Rugged Stuff
Remembering Butte
By R. Keith Rugg, 11-24-08
| At the observation deck overlooking Berkeley Pit, Butte. | |
If you click on over to Bob Wire’s music page, you’ll notice his latest track that’s available for free download, called “Go Butte!”
Others have also immortalized this city in song- the recent “Me and My Gang” by the group Rascal Flatts starts out,
“Way on down to southern Alabama
With the guitars jammin’ that’s where we’re headed
Straight up to Butte, Montana singin’ Lord I was born a ramblin’ man.”
Ray Stevens throws a bigger bone to Butte in his song, “The Haircut.” The whole first verse is dedicated to the haircut that he got in Butte, and ends up,
“Now, you may think that Butte, Montana, haircut’s the worst any man could ever get...Wrong!”
He goes on, you’ll remember, to get other haircuts- one in Los Angeles and one down South- but the Butte one is my favorite.
There’s also Jessie Hunter’s “Long-legged Hannah from Butte, Montana,” and Tim Montana’s “Butte, America.” A city as colorful as Butte is bound to draw attention from artists of all stripes.

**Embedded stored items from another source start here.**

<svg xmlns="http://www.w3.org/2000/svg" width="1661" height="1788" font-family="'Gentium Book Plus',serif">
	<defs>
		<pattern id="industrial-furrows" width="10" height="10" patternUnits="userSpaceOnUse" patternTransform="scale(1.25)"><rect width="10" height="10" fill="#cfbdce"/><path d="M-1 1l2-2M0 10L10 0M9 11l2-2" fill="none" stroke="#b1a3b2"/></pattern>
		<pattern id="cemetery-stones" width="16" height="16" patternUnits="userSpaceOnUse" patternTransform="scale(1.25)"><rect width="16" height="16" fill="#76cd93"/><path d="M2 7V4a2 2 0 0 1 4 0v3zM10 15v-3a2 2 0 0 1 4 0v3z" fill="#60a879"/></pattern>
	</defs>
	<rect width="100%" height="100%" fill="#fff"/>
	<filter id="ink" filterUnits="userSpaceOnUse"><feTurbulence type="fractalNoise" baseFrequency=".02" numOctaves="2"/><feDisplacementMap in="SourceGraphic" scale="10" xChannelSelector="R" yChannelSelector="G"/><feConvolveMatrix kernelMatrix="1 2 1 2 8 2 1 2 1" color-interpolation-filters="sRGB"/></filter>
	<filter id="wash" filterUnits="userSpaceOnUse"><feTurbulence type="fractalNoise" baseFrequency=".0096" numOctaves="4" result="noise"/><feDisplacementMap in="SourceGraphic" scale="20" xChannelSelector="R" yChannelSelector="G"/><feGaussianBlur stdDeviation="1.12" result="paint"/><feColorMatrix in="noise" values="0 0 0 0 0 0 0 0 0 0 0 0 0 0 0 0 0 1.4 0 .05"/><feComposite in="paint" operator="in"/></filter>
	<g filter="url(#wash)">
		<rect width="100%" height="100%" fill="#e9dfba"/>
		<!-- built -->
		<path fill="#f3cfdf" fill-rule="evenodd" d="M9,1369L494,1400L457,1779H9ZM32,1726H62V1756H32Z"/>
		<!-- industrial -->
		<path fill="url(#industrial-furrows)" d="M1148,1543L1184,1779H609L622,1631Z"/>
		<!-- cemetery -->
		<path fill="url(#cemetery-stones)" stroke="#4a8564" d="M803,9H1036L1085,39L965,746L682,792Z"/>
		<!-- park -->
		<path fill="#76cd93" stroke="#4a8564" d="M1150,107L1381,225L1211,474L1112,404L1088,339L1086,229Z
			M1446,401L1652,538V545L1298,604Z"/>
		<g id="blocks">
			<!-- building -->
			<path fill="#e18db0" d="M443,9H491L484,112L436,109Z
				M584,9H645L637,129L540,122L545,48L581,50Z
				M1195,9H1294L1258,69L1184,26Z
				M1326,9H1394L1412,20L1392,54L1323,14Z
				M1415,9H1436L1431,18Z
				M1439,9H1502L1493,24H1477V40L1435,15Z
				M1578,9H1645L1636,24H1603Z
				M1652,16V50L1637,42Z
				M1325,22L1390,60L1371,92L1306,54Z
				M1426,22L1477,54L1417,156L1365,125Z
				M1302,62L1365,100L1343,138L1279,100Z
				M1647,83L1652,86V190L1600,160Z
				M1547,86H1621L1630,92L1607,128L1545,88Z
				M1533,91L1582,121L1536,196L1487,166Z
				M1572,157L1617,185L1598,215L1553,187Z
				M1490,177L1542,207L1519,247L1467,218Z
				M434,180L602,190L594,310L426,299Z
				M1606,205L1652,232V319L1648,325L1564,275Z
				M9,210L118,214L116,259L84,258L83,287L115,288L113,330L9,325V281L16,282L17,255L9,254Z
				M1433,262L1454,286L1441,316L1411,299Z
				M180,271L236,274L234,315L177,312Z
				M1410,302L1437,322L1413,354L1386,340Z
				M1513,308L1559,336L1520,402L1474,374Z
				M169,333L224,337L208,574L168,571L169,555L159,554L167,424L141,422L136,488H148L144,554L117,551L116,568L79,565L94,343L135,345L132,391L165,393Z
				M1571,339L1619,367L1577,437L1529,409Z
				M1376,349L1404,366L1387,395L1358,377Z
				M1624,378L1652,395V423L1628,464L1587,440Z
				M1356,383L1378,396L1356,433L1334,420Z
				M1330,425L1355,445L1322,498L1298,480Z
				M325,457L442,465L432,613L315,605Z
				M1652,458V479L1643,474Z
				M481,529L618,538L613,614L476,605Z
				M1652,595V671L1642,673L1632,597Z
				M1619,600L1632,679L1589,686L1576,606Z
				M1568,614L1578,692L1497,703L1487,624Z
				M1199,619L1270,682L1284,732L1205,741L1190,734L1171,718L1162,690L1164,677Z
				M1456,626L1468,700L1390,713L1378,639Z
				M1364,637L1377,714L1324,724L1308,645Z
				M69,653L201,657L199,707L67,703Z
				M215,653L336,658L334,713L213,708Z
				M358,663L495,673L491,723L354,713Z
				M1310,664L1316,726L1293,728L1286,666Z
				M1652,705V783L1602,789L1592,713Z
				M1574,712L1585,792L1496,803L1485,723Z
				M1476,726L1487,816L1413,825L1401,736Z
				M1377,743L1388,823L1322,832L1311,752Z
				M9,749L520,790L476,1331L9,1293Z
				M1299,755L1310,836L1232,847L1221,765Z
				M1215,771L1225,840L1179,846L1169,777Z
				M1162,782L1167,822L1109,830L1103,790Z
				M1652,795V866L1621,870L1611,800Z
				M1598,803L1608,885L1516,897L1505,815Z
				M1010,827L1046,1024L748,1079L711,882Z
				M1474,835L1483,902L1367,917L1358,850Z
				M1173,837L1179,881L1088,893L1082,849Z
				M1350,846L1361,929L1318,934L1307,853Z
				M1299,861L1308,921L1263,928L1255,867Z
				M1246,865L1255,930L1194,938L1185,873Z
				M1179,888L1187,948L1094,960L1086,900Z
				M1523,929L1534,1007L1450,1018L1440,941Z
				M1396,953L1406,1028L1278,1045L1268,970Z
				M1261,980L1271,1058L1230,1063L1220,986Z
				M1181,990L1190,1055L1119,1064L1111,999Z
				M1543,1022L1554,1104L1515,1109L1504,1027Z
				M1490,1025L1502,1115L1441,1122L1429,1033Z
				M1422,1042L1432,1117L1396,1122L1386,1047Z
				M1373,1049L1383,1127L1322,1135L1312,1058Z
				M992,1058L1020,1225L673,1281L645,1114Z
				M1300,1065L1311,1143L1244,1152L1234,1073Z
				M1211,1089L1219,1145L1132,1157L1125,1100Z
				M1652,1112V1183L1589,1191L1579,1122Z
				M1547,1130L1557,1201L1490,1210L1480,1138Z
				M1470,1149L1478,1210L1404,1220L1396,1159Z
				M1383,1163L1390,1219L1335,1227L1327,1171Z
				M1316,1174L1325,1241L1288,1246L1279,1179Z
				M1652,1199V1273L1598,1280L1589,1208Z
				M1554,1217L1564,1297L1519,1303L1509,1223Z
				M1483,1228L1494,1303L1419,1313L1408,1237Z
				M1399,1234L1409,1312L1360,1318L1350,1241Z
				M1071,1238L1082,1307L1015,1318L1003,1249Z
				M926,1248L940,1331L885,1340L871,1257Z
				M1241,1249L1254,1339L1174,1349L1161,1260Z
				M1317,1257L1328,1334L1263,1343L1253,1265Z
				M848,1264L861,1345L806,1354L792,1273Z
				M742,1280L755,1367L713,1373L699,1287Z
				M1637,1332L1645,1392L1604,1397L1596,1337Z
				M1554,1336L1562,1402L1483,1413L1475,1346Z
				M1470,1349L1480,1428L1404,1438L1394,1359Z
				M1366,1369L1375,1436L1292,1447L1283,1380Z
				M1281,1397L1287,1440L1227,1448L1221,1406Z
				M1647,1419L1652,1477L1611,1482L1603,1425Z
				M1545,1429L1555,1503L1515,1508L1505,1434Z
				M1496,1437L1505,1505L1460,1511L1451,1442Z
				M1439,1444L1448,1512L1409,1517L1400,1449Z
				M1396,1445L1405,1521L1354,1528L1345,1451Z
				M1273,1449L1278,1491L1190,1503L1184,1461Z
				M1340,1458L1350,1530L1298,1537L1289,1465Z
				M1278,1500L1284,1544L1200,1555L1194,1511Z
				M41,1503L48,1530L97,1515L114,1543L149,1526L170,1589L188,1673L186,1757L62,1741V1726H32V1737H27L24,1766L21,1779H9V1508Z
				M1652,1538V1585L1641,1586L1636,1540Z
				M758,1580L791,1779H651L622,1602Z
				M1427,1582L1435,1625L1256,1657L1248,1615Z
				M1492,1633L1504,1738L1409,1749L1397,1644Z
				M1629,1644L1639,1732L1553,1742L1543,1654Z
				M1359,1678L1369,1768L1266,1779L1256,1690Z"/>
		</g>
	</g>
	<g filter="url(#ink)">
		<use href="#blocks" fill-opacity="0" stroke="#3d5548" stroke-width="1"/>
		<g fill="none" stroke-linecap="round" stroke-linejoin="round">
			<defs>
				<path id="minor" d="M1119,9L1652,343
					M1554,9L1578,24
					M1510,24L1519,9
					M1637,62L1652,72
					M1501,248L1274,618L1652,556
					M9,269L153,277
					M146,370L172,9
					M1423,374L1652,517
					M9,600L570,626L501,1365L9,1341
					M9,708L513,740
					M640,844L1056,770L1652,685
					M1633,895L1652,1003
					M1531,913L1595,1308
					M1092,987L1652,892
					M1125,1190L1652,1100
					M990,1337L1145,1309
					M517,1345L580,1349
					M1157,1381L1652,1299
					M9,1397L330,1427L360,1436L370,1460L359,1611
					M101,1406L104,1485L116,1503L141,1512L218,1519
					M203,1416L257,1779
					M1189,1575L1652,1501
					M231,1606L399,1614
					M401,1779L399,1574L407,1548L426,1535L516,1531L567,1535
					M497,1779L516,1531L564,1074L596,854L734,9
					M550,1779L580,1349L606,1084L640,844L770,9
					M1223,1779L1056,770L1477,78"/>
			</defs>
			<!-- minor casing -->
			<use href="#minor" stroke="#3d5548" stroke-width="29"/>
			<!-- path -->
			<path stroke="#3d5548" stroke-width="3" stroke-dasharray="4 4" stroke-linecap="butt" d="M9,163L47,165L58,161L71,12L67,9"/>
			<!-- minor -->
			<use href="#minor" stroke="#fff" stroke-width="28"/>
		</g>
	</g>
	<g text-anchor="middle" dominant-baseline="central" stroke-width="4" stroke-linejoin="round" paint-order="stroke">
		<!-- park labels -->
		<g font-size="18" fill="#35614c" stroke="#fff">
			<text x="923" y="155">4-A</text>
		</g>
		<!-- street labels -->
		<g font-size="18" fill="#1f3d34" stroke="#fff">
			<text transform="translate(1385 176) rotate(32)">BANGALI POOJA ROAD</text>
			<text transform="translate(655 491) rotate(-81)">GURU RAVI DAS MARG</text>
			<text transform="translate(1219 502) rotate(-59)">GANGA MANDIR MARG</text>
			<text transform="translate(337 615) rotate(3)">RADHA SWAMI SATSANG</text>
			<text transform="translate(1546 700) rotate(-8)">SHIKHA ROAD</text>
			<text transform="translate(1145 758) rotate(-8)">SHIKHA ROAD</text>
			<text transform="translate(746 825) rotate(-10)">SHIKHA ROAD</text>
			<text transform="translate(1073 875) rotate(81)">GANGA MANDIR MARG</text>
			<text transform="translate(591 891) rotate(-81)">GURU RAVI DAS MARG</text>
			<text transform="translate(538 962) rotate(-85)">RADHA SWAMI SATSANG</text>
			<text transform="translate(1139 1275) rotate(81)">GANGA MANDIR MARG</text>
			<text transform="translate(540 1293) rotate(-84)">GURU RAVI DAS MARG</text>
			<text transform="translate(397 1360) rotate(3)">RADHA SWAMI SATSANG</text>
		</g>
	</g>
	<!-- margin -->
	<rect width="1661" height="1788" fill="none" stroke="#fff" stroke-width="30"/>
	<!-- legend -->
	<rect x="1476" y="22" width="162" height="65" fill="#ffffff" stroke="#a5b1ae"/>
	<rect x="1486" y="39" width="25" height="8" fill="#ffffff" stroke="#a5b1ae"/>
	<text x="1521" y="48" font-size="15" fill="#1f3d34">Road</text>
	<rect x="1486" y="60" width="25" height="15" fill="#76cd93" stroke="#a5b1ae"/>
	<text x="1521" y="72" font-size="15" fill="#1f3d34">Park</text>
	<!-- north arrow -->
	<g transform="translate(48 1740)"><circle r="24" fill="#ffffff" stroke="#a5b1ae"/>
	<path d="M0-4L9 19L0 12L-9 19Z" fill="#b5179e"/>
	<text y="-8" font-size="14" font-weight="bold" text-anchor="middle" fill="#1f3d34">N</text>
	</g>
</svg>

So I downloaded Bob Wire’s “Go Butte!” last night, and it brought back memories that haven’t surfaced in decades. And as I pulled out the mental drawer labeled ‘Butte’ and shuffled through it, I found that the city with the Richest Hill on Earth has played a larger part in my life than I had realized.
My high school friends and I had a lot of good pals from Butte, and I thought about the road trip we made from St. Ignatius to Butte to celebrate their graduation with an all-night party, and then the drive back home, rolling the windows down so that the cold pre-dawn air would help us stay awake, and then finally pulling over somewhere between P-burg and Rock Creek to catch a little sleep. Our Butte buddies also came over for our graduation party, the one where we took a bus up to Kalispell and had the run of the Outlaw Inn overnight. I know one of the Butte guys went into the army after high school, but as for all the rest, I’ve no idea where they are today.
My maternal grandmother was the first person in her family to be born in America, and she grew up in Walkerville, the mining town adjacent to Butte, that was populated mostly by miners who had come over from Cornwall, England. After my first daughter was born, I drove over with my mother to Butte to show the new baby off to my grandmother, who was living there with my aunt, my mother’s older sister. Grandmother, aunt and mother have all passed away, so that’s one of those ‘gathering of family’ memories that’s kind of nice to have.
Bob Wire mentions the Berkeley Pit, and that’s one of the places I took my not-yet-then-wife sight-seeing during our college days when she came out to visit from the East Coast. It was part of the package that included the Mission and Bison Range at St. Ignatius, the U of M, the Rimrocks at Billings, and the Little Bighorn battlefield- I overloaded her with the whole tourism bit, and then it was a 24-hour drive straight through on back to our college in the Midwest.
There’s tons of other Butte memories- a visit to the ‘rock museum’ during an eighth-grade field trip; a crushing defeat at the state track and field championships in ‘86; a day spent wandering the streets, killing time before my flight to boot camp- and they all came back to me after listening to the download from Bob Wire.
So thanks, Bob. It’s good to remember once in a while.